• **Available data**:
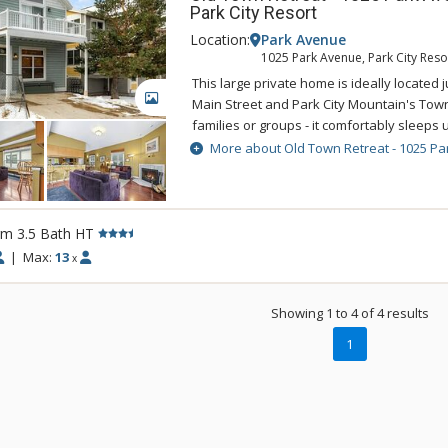
game room that even the most discerning t
Park City Resort
luxury Park City vacation rental wouldn’t 
Location:
Park Avenue
ample space and equipment for Park City
1025 Park Avenue, Park City Reso
pursuits. The two-car garage includes a c
This large private home is ideally located j
glove warmer, ensuring each day starts wit
GALLERY
Main Street and Park City Mountain's Town Li
ample space for parking if you choose to b
families or groups - it comfortably sleeps 
Retreat is on the free town shuttle route s
More about Old Town Retreat - 1025 Pa
Deer Valley, Canyons Village and all of Park
entertainment. Additional features include 
washer and dryer, a private year round hot
a propane grill.
rm 3.5 Bath HT
|
Max:
13
x
Showing 1 to 4 of 4 results
1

• **Problem**:
From the first line above down to the line with "This large private home is ideally located j", reproduce every line and no others, omitting pictures.

• **Response**:
game room that even the most discerning t
Park City Resort
luxury Park City vacation rental wouldn’t 
Location:
Park Avenue
ample space and equipment for Park City
1025 Park Avenue, Park City Reso
pursuits. The two-car garage includes a c
This large private home is ideally located j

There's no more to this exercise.